Spread e debito pubblico, le tasse nascoste che paghiamo
Manca un miliardo, o forse due. Per evitare tra una settimana l’odioso aumento dell’Iva dal 21 al 22% servono soldi. Soldi che il governo Letta al momento non ha. Per la scelta di abolire l’Imu, per la necessità di rispettare gli impegni europei di mantenere il rapporto deficit-Pil al di sotto della soglia del 3%.
Tutta una questione di spread. Il governo non ha soldi perché lo Stato italiano (e quindi i cittadini tutti) devono pagare una “tassa nascosta” ai propri creditori; la grande finanza e i piccoli e medi risparmiatori: gli interessi sul debito pubblico. Se è vero che lo spread è l’indice sui mercati finanziari dell’affidabilità (per lo meno percepita) del nostro Paese rispetto alla Germania, l’Italia è ancora lontana dal suo obiettivo principale: raggiungere quota 100, come previsto da Enrico Letta e Fabrizio Saccomanni. È forse un obiettivo utopico (equivale ad un’affidabilità percepita pari a quella della Germania), ma che farebbe risparmiare allo Stato (a regime), ben 10 miliardi di euro (stime del Ministero dell’Economia) che potrebbero essere utilizzati, per esempio, per bloccare l’aumento dell’Iva, ridurre il cuneo fiscale (e quindi il costo del lavoro) e per finanziare ricerca e scuola pubblica.

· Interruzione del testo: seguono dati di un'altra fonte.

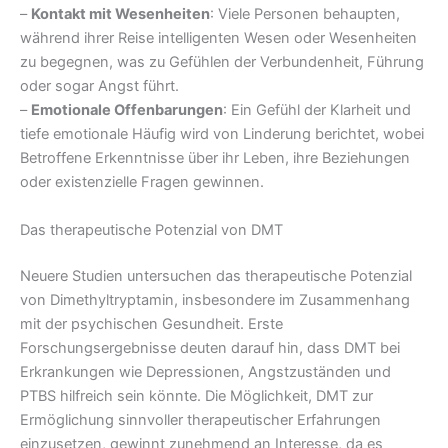
–
Kontakt mit Wesenheiten
: Viele Personen behaupten,
während ihrer Reise intelligenten Wesen oder Wesenheiten
zu begegnen, was zu Gefühlen der Verbundenheit, Führung
oder sogar Angst führt.
–
Emotionale Offenbarungen
: Ein Gefühl der Klarheit und
tiefe emotionale Häufig wird von Linderung berichtet, wobei
Betroffene Erkenntnisse über ihr Leben, ihre Beziehungen
oder existenzielle Fragen gewinnen.
Das therapeutische Potenzial von DMT
Neuere Studien untersuchen das therapeutische Potenzial
von Dimethyltryptamin, insbesondere im Zusammenhang
mit der psychischen Gesundheit. Erste
Forschungsergebnisse deuten darauf hin, dass DMT bei
Erkrankungen wie Depressionen, Angstzuständen und
PTBS hilfreich sein könnte. Die Möglichkeit, DMT zur
Ermöglichung sinnvoller therapeutischer Erfahrungen
einzusetzen, gewinnt zunehmend an Interesse, da es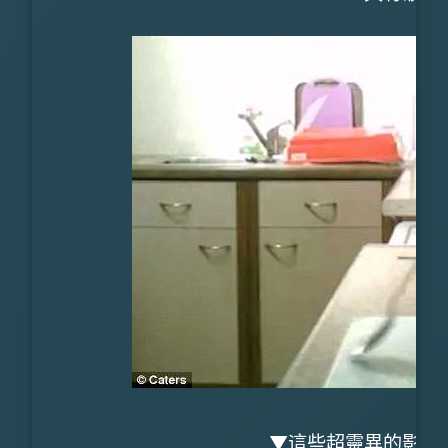
▼這些超靈異的影片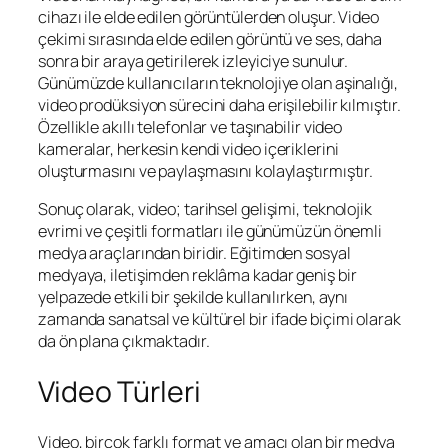
cihazı ile elde edilen görüntülerden oluşur. Video
çekimi sırasında elde edilen görüntü ve ses, daha
sonra bir araya getirilerek izleyiciye sunulur.
Günümüzde kullanıcıların teknolojiye olan aşinalığı,
video prodüksiyon sürecini daha erişilebilir kılmıştır.
Özellikle akıllı telefonlar ve taşınabilir video
kameralar, herkesin kendi video içeriklerini
oluşturmasını ve paylaşmasını kolaylaştırmıştır.
Sonuç olarak, video; tarihsel gelişimi, teknolojik
evrimi ve çeşitli formatları ile günümüzün önemli
medya araçlarından biridir. Eğitimden sosyal
medyaya, iletişimden reklâma kadar geniş bir
yelpazede etkili bir şekilde kullanılırken, aynı
zamanda sanatsal ve kültürel bir ifade biçimi olarak
da ön plana çıkmaktadır.
Video Türleri
Video, birçok farklı format ve amacı olan bir medya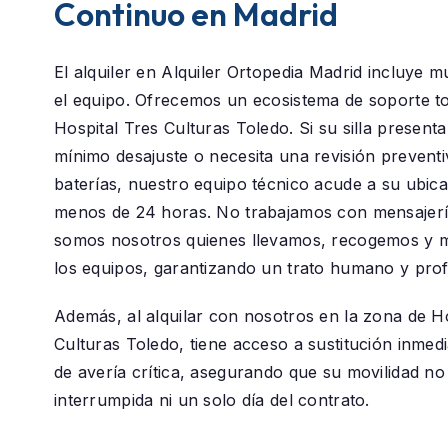
Continuo en Madrid
El alquiler en
Alquiler Ortopedia Madrid
incluye m
el equipo. Ofrecemos un ecosistema de soporte to
Hospital Tres Culturas Toledo
. Si su silla present
mínimo desajuste o necesita una revisión preventi
baterías, nuestro equipo técnico acude a su ubic
menos de 24 horas. No trabajamos con mensajerí
somos nosotros quienes llevamos, recogemos y
los equipos, garantizando un trato humano y prof
Además, al alquilar con nosotros en la zona de
Ho
Culturas Toledo
, tiene acceso a sustitución inmed
de avería crítica, asegurando que su movilidad no
interrumpida ni un solo día del contrato.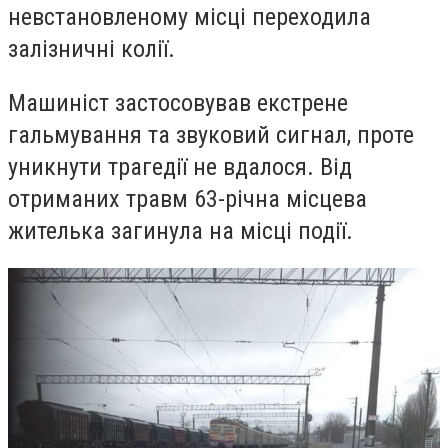
невстановленому місці переходила
залізничні колії.
Машиніст застосовував екстрене
гальмування та звуковий сигнал, проте
уникнути трагедії не вдалося. Від
отриманих травм 63-річна місцева
жителька загинула на місці події.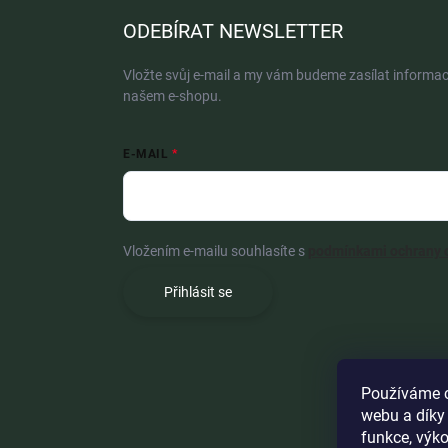
ODEBÍRAT NEWSLETTER
Vložte svůj e-mail a my vám budeme zasílat informa
našem e-shopu.
E-MAIL
Vložením e-mailu souhlasíte s
podmínkami ochrany 
Přihlásit se
Používáme c
webu a díky
funkce, výko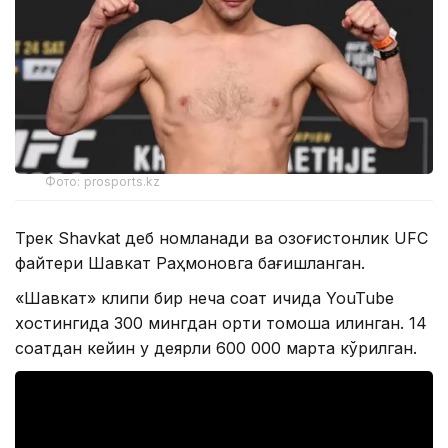
Фото: prosports.kz
Трек Shavkat деб номланади ва қозоғистонлик UFC
файтери Шавкат Раҳмоновга бағишланган.
«Шавкат» клипи бир неча соат ичида YouTube
хостингида 300 мингдан ортиқ томоша қилинган. 14
соатдан кейин у деярли 600 000 марта кўрилган.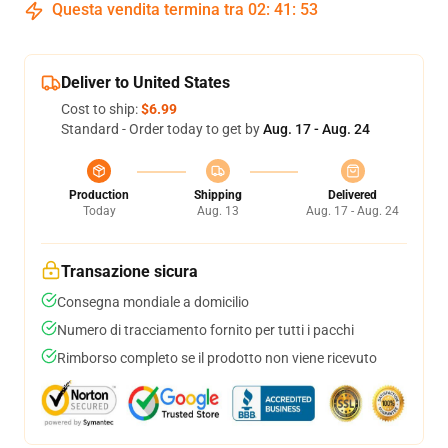
Questa vendita termina tra
02
:
41
:
53
Deliver to United States
Cost to ship:
$6.99
Standard - Order today to get by
Aug. 17 - Aug. 24
Production
Shipping
Delivered
Today
Aug. 13
Aug. 17 - Aug. 24
Transazione sicura
Consegna mondiale a domicilio
Numero di tracciamento fornito per tutti i pacchi
Rimborso completo se il prodotto non viene ricevuto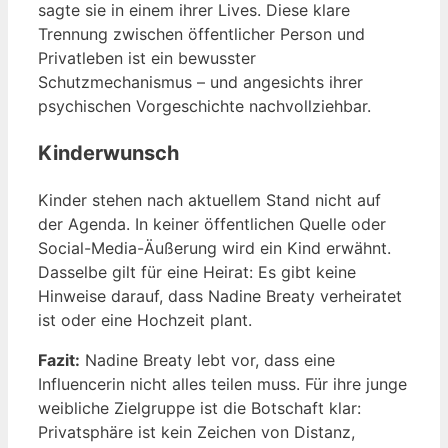
sagte sie in einem ihrer Lives. Diese klare
Trennung zwischen öffentlicher Person und
Privatleben ist ein bewusster
Schutzmechanismus – und angesichts ihrer
psychischen Vorgeschichte nachvollziehbar.
Kinderwunsch
Kinder stehen nach aktuellem Stand nicht auf
der Agenda. In keiner öffentlichen Quelle oder
Social-Media-Äußerung wird ein Kind erwähnt.
Dasselbe gilt für eine Heirat: Es gibt keine
Hinweise darauf, dass Nadine Breaty verheiratet
ist oder eine Hochzeit plant.
Fazit:
Nadine Breaty lebt vor, dass eine
Influencerin nicht alles teilen muss. Für ihre junge
weibliche Zielgruppe ist die Botschaft klar:
Privatsphäre ist kein Zeichen von Distanz,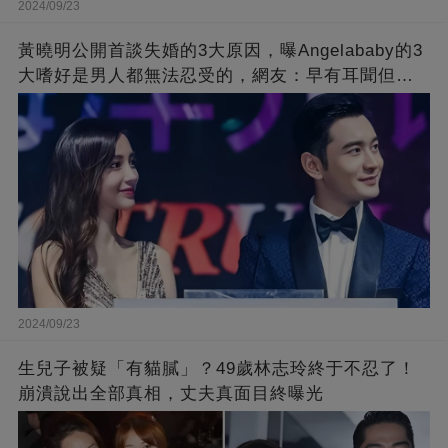
2024/09/23
黃曉明公開首談失婚的3大原因，曝Angelababy的3
大嗜好是男人都無法忍受的，網友：早有耳聞但想
不到那麼嚴重！
2024/09/23
生兒子被疑「有貓膩」？49歲林志玲終于不忍了！
崩潰說出全部真相，丈夫真面目終曝光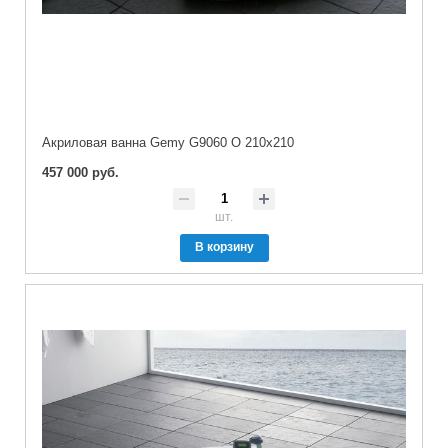
Акриловая ванна Gemy G9060 О 210x210
457 000 руб.
шт.
В корзину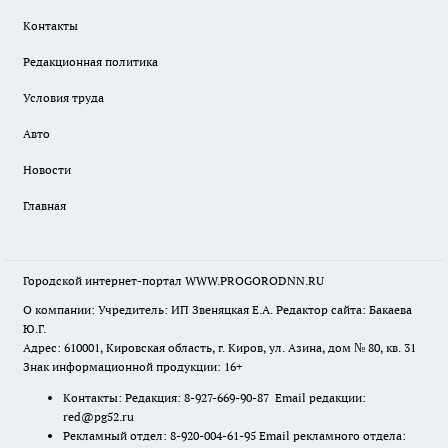
Контакты
Редакционная политика
Условия труда
Авто
Новости
Главная
Городской интернет-портал WWW.PROGORODNN.RU
О компании: Учредитель: ИП Звеняцкая Е.А. Редактор сайта: Бакаева
Ю.Г.
Адрес: 610001, Кировская область, г. Киров, ул. Азина, дом № 80, кв. 31
Знак информационной продукции: 16+
Контакты: Редакция: 8-927-669-90-87 Email редакции:
red@pg52.ru
Рекламный отдел: 8-920-004-61-95 Email рекламного отдела: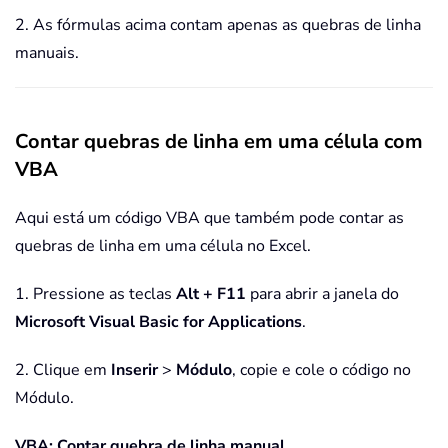
2. As fórmulas acima contam apenas as quebras de linha
manuais.
Contar quebras de linha em uma célula com
VBA
Aqui está um código VBA que também pode contar as
quebras de linha em uma célula no Excel.
1. Pressione as teclas
Alt + F11
para abrir a janela do
Microsoft Visual Basic for Applications
.
2. Clique em
Inserir
>
Módulo
, copie e cole o código no
Módulo.
VBA: Contar quebra de linha manual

Un beneficio per tutti. Abbassando lo spread ulteriormente i vantaggi sarebbero per tutti – e non solo per lo Stato – perché calano di conseguenza i tassi di interesse. Maggiore spesa pubblica che può rilanciare l’economia e spingerla verso la necessaria ripresa. Ma favorisce anche i singoli cittadini e imprese, con prestiti e mutui meno cari.

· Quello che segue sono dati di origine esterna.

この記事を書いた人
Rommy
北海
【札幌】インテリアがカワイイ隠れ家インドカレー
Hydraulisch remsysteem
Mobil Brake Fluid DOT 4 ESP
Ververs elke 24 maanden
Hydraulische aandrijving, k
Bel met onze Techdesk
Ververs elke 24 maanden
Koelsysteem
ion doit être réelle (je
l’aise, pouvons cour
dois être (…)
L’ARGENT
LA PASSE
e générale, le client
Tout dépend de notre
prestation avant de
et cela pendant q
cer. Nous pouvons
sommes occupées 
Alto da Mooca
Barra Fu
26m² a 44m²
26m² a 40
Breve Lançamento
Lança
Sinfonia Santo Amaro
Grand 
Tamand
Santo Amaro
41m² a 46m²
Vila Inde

Le riforme che mancano. Letta sa bene che il bilancio del governo, al momento, è negativo. Ha certamente avuto poco tempo per affrontare i problemi del Paese ma è anche vero che ha dovuto sottostare alle pretese elettorali del Pdl sull’Imu. Tuttavia, il premier e l’esecutivo tutto, dovrebbero ora mettere mano alle questioni più stringenti, ad iniziare dal taglio del cuneo fiscale, riforma fondamentale che da decenni rappresenta un freno all’economia del nostro Paese. Con questa riforma Letta spera di riuscire a dimostrare all’Europa e agli investitori internazionali che si è iniziato a percorrere la strada corretta e che ora lo spread si può ulteriormente ridurre. Ciò sarà possibile legando al taglio del cuneo fiscale anche una serie di dismissioni che porteranno alla contrazione del debito pubblico, riducendo l’ammontare degli interessi sul debito e favorendo un ulteriore abbassamento dello spread. Ma serve stabilità e non giova al Paese lo scontro latente tra Pdl e Pd e le polemiche sulla decadenza di Silvio Berlusconi.